Exercice à Montparnasse : Bernard Cazeneuve, lecteur de Boulevard Voltaire ?

C’est une première : un exercice a regroupé dans la gare Montparnasse, et sous commandement unique, les unités d’intervention dont dispose le ministère de l’Intérieur.

Monsieur le ministre le décrète : finies les baronnies, les susceptibilités de jouvencelle, les chasses gardées, les répartitions de compétences ridicules entre rats des villes et rats des champs. Enfin, plus de quatre ans après Merah, voici que les fondamentaux sont réalisés, du moins à l’exercice, et à un faible niveau. Les critiques des chroniqueurs étaient fondées. Citons Michel Goya sur son blog La Voie de l’épée et, plus tardivement, Jean Dominique Merchet, la voie officielle. Des technocrates se sont penchés sur la question avant de conclure que, en bref, la coordination d’un assaut, la conduite des feux, l’utilisation d’explosifs imposaient un savoir-faire spécifique et un commandement unique. Pour reprendre un vieux mot, « pas besoin de sortir de Saint-Cyr pour le savoir ».

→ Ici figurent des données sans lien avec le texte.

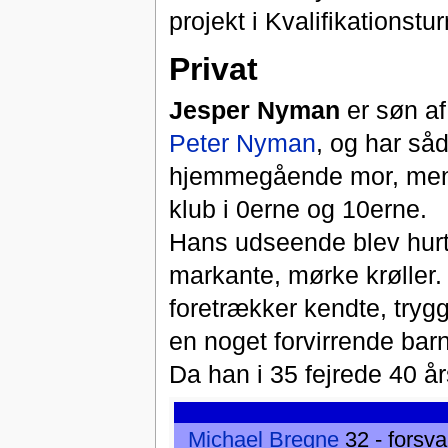
projekt i Kvalifikationst
Privat
Jesper Nyman
er søn af 
Peter Nyman
, og har så
hjemmegående mor, men o
klub i 0erne og 10erne.
Hans udseende blev hurti
markante, mørke krøller. 
foretrækker kendte, try
en noget forvirrende ba
Da han i 35 fejrede 40 år
Michael Bregne
32 - forsva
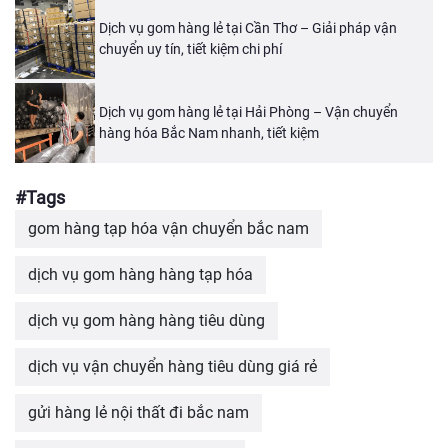
Dịch vụ gom hàng lẻ tại Cần Thơ – Giải pháp vận
chuyển uy tín, tiết kiệm chi phí
Dịch vụ gom hàng lẻ tại Hải Phòng – Vận chuyển
hàng hóa Bắc Nam nhanh, tiết kiệm
#Tags
gom hàng tạp hóa vận chuyển bắc nam
dịch vụ gom hàng hàng tạp hóa
dịch vụ gom hàng hàng tiêu dùng
dịch vụ vận chuyển hàng tiêu dùng giá rẻ
gửi hàng lẻ nội thất đi bắc nam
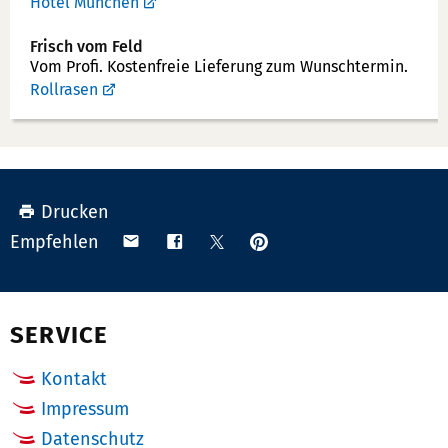
Hotel München
Frisch vom Feld
Vom Profi. Kostenfreie Lieferung zum Wunschtermin.
Rollrasen
Drucken
Anpinnen
Teilen
Teilen
Teilen
Empfehlen
auf
via
auf
auf
Pinterest
Email
Facebook
X
(Twitter)
SERVICE
Kontakt
Impressum
Datenschutz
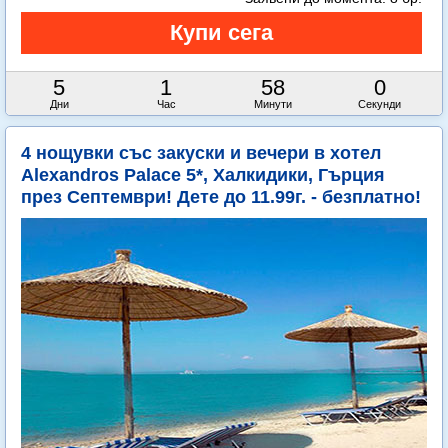
5
1
57
59
Дни
Час
Минути
Секунди
4 нощувки със закуски и вечери в хотел
Alexandros Palace 5*, Халкидики, Гърция
през Септември! Дете до 11.99г. - безплатно!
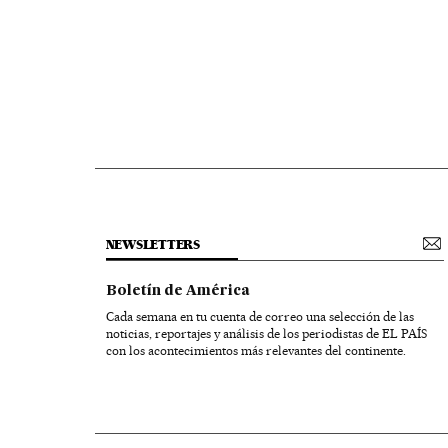
NEWSLETTERS
Boletín de América
Cada semana en tu cuenta de correo una selección de las
noticias, reportajes y análisis de los periodistas de EL PAÍS
con los acontecimientos más relevantes del continente.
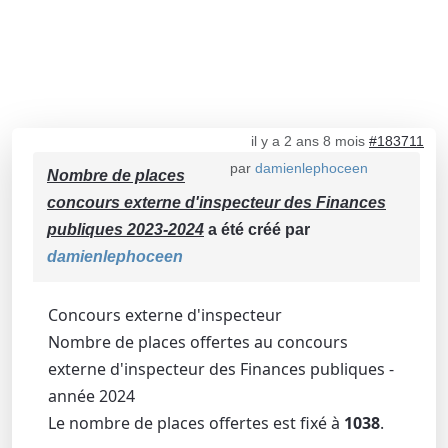
il y a 2 ans 8 mois
#183711
par
damienlephoceen
Nombre de places
concours externe d'inspecteur des Finances
publiques 2023-2024
a été créé par
damienlephoceen
Concours externe d'inspecteur
Nombre de places offertes au concours
externe d'inspecteur des Finances publiques -
année 2024
Le nombre de places offertes est fixé à
1038
.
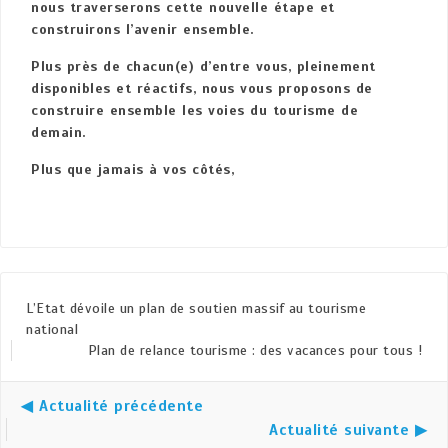
nous traverserons cette nouvelle étape et
construirons l’avenir ensemble.
Plus près de chacun(e) d’entre vous, pleinement
disponibles et réactifs, nous vous proposons de
construire ensemble les voies du tourisme de
demain.
Plus que jamais à vos côtés,
L’Etat dévoile un plan de soutien massif au tourisme
national
Plan de relance tourisme : des vacances pour tous !
◀ Actualité précédente
Actualité suivante ▶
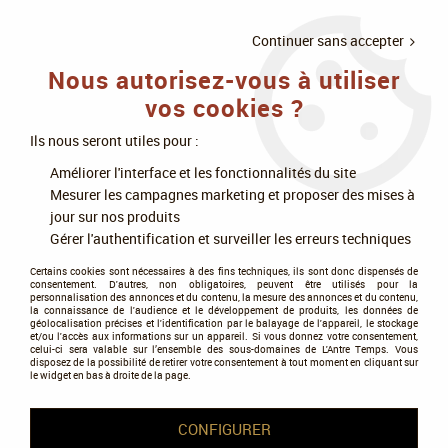
LIVRAISON
À PARTIR DE 75€
4X SANS
•
OFFERTE
D'ACHAT
FRAIS
Continuer sans accepter
Nous autorisez-vous à utiliser
0
vos cookies ?
Ils nous seront utiles pour :
Accueil
>
Jeux de société
>
Jeux experts
>
Améliorer l'interface et les fonctionnalités du site
Gestion, placement et reflexion
>
Merv
Mesurer les campagnes marketing et proposer des mises à
jour sur nos produits
Gérer l'authentification et surveiller les erreurs techniques
Certains cookies sont nécessaires à des fins techniques, ils sont donc dispensés de
consentement. D'autres, non obligatoires, peuvent être utilisés pour la
personnalisation des annonces et du contenu, la mesure des annonces et du contenu,
la connaissance de l'audience et le développement de produits, les données de
géolocalisation précises et l'identification par le balayage de l'appareil, le stockage
et/ou l'accès aux informations sur un appareil. Si vous donnez votre consentement,
celui-ci sera valable sur l’ensemble des sous-domaines de L'Antre Temps. Vous
disposez de la possibilité de retirer votre consentement à tout moment en cliquant sur
le widget en bas à droite de la page.
CONFIGURER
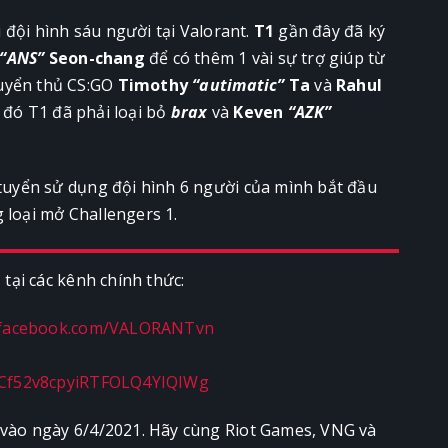
 đội hình sáu người tại Valorant.
T1
gần đây đã ký
“ANS”
Seon-chang
để có thêm 1 vài sự trợ giúp từ
tuyển thủ CS:GO
Timothy
“autimatic”
Ta
và
Rahul
o đó T1 đã phải loại bỏ
brax
và
Keven
“AZK”
tuyển sử dụng đội hình 6 người của mình bắt đầu
 loại mở Challengers 1.
T
tại các kênh chính thức:
.facebook.com/VALORANTvn
UCf52v8cpyiRTFOLQ4YIQIWg
m vào ngày 6/4/2021. Hãy cùng Riot Games, VNG và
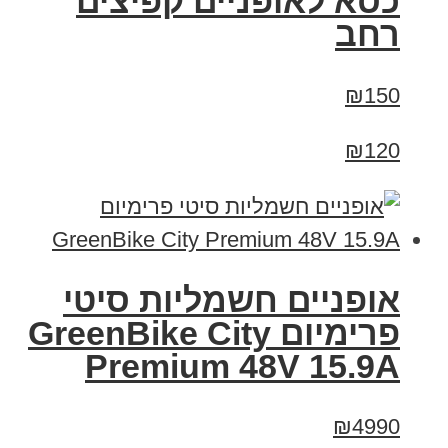
כסא לאופניים קפיצים
רחב
₪150
₪120
אופניים חשמליות סיטי
פרימיום GreenBike City
Premium 48V 15.9A
₪4990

Certes, hier, on s’est fait plaisir : débauche d’équipement et de technologie, hommes surentraînés, matériel de pointe, tenues dernier cri… Un régal. Tous les méchants sont tués, pas de blessés parmi les otages.

Félicitations : on est en mesure de coordonner l’effectif d’un sous-groupement tactique en “stand alone” sans appui, ni couverture, ni soutien, ni chaîne logistique, ni chaîne médicale, dans Paris. Actionner 150 hommes issus de trois formations différentes semble avoir été laborieux : il aura donc fallu des tueries de masse pour y parvenir. C’est bien, mais c’est un cran au-dessous de ce qui est attendu : depuis le Bataclan, on sait que c’est au niveau supérieur que se situent les vraies difficultés de coordination. Commander un assaut à l’exercice, tout seul dans sa bulle, est à la portée du dernier sous-lieutenant frais émoulu de Saint-Cyr.

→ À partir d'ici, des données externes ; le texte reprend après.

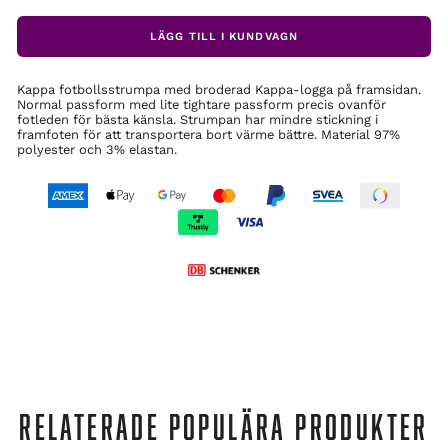
LÄGG TILL I KUNDVAGN
Kappa fotbollsstrumpa med broderad Kappa-logga på framsidan.
Normal passform med lite tightare passform precis ovanför
fotleden för bästa känsla. Strumpan har mindre stickning i
framfoten för att transportera bort värme bättre. Material 97%
polyester och 3% elastan.
RELATERADE POPULÄRA PRODUKTER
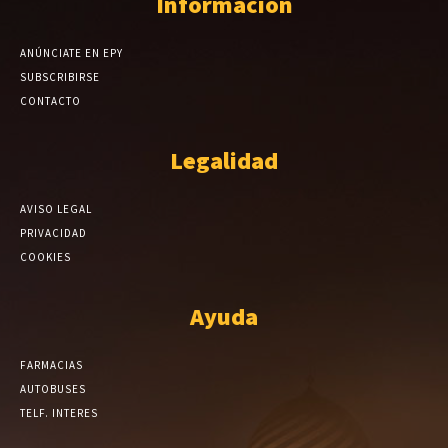
Información
ANÚNCIATE EN EPY
SUBSCRIBIRSE
CONTACTO
Legalidad
AVISO LEGAL
PRIVACIDAD
COOKIES
Ayuda
FARMACIAS
AUTOBUSES
TELF. INTERES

Un exercice, c’est une chorégraphie millimétrée, une danse sur papier glacé, et celui-ci semble parfait comme opération de communication. Il reste que, dans le temps opérationnel, nous avons quatre ans de retard. Cet exercice, c’est depuis 2012 qu’il aurait fallu le conduire tous les ans, afin de faire face à la croissance de la menace et qualifier ces unités et leur commandement.

Ici, comme des redoublants, on rejoue le Bataclan, sauf que, cette fois, six mois après, ce sont les gentils qui gagnent.

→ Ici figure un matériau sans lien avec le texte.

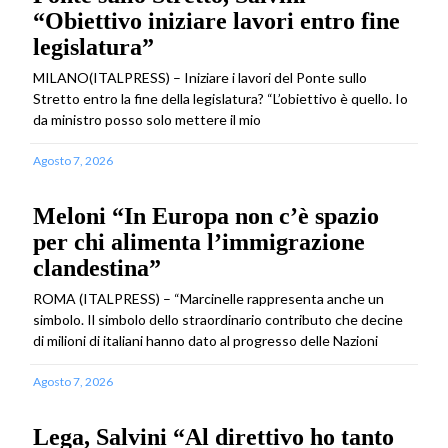
“Obiettivo iniziare lavori entro fine
legislatura”
MILANO(ITALPRESS) – Iniziare i lavori del Ponte sullo
Stretto entro la fine della legislatura? “L’obiettivo è quello. Io
da ministro posso solo mettere il mio
Agosto 7, 2026
Meloni “In Europa non c’è spazio
per chi alimenta l’immigrazione
clandestina”
ROMA (ITALPRESS) – “Marcinelle rappresenta anche un
simbolo. Il simbolo dello straordinario contributo che decine
di milioni di italiani hanno dato al progresso delle Nazioni
Agosto 7, 2026
Lega, Salvini “Al direttivo ho tanto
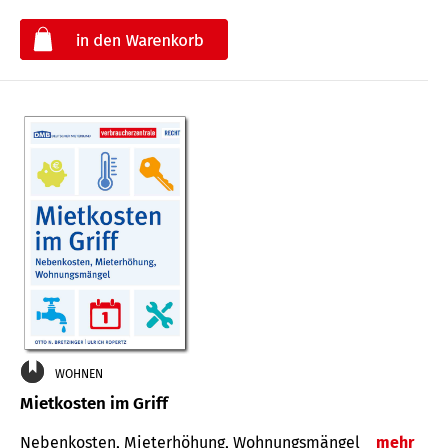
€
WOHNEN
Mietkosten im Griff
Nebenkosten, Mieterhöhung, Wohnungsmängel
mehr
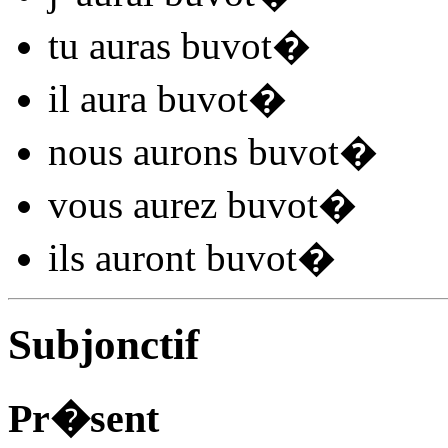
tu
auras buvot
�
il
aura buvot
�
nous
aurons buvot
�
vous
aurez buvot
�
ils
auront buvot
�
Subjonctif
Pr�sent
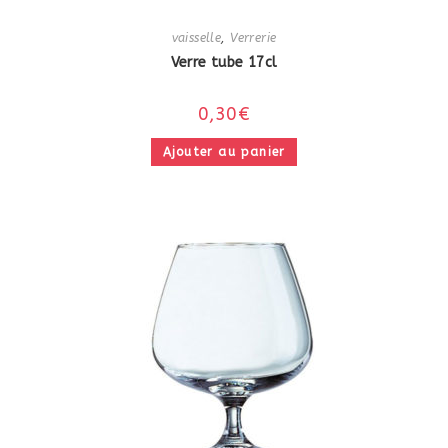
vaisselle
,
Verrerie
Verre tube 17cl
0,30
€
Ajouter au panier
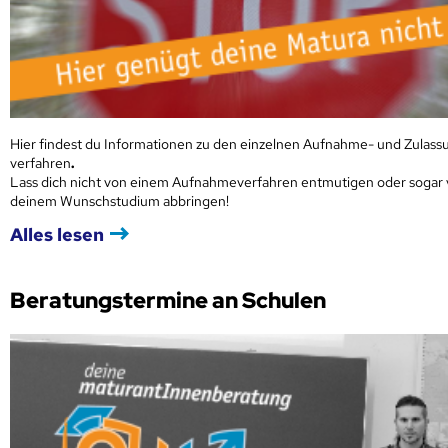
Hier findest du Informationen zu den einzelnen Aufnahme- und Zulass
verfahren
.
Lass dich nicht von einem Aufnahmeverfahren entmutigen oder sogar
deinem Wunschstudium abbringen!
Alles lesen
Beratungstermine an Schulen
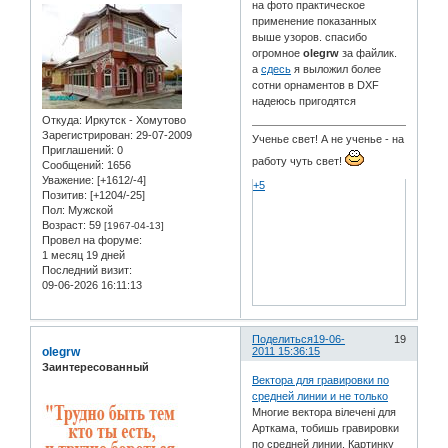
на фото практическое
применение показанных
выше узоров. спасибо
огромное
olegrw
за файлик.
а
сдесь
я выложил более
сотни орнаментов в DXF
надеюсь пригодятся
Откуда:
Иркутск - Хомутово
Зарегистрирован
: 29-07-2009
Ученье свет! А не ученье - на
Приглашений:
0
работу чуть свет!
Сообщений:
1656
Уважение:
[+1612/-4]
+5
Позитив:
[+1204/-25]
Пол:
Мужской
Возраст:
59
[1967-04-13]
Провел на форуме:
1 месяц 19 дней
Последний визит:
09-06-2026 16:11:13
Поделиться
19-06-
19
olegrw
2011 15:36:15
Заинтересованный
Вектора для гравировки по
средней линии и не только
Многие вектора вілечені для
Арткама, тобишь гравировки
по средней линии. Картинку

Ce que l’on voudrait voir, ce n’est pas simplement une thérapie de groupe ou une entreprise cosmétique, mais une vraie grande manœuvre, comme une armée qui se prépare pour la guerre. Une manœuvre qui implique le niveau supérieur de coordination, sur des incidents multiples (prise d’otages, émeute, assassinat ciblé, voiture piégée) et avec des moyens dégradés (effectifs, liaisons, matériels, logistique) en plusieurs points de Paris et sa région, et déclenchant non seulement les unités d’intervention mais aussi la bulle opérationnelle complète : les unités sentinelles, les premiers secours, les unités de maintien de l’ordre.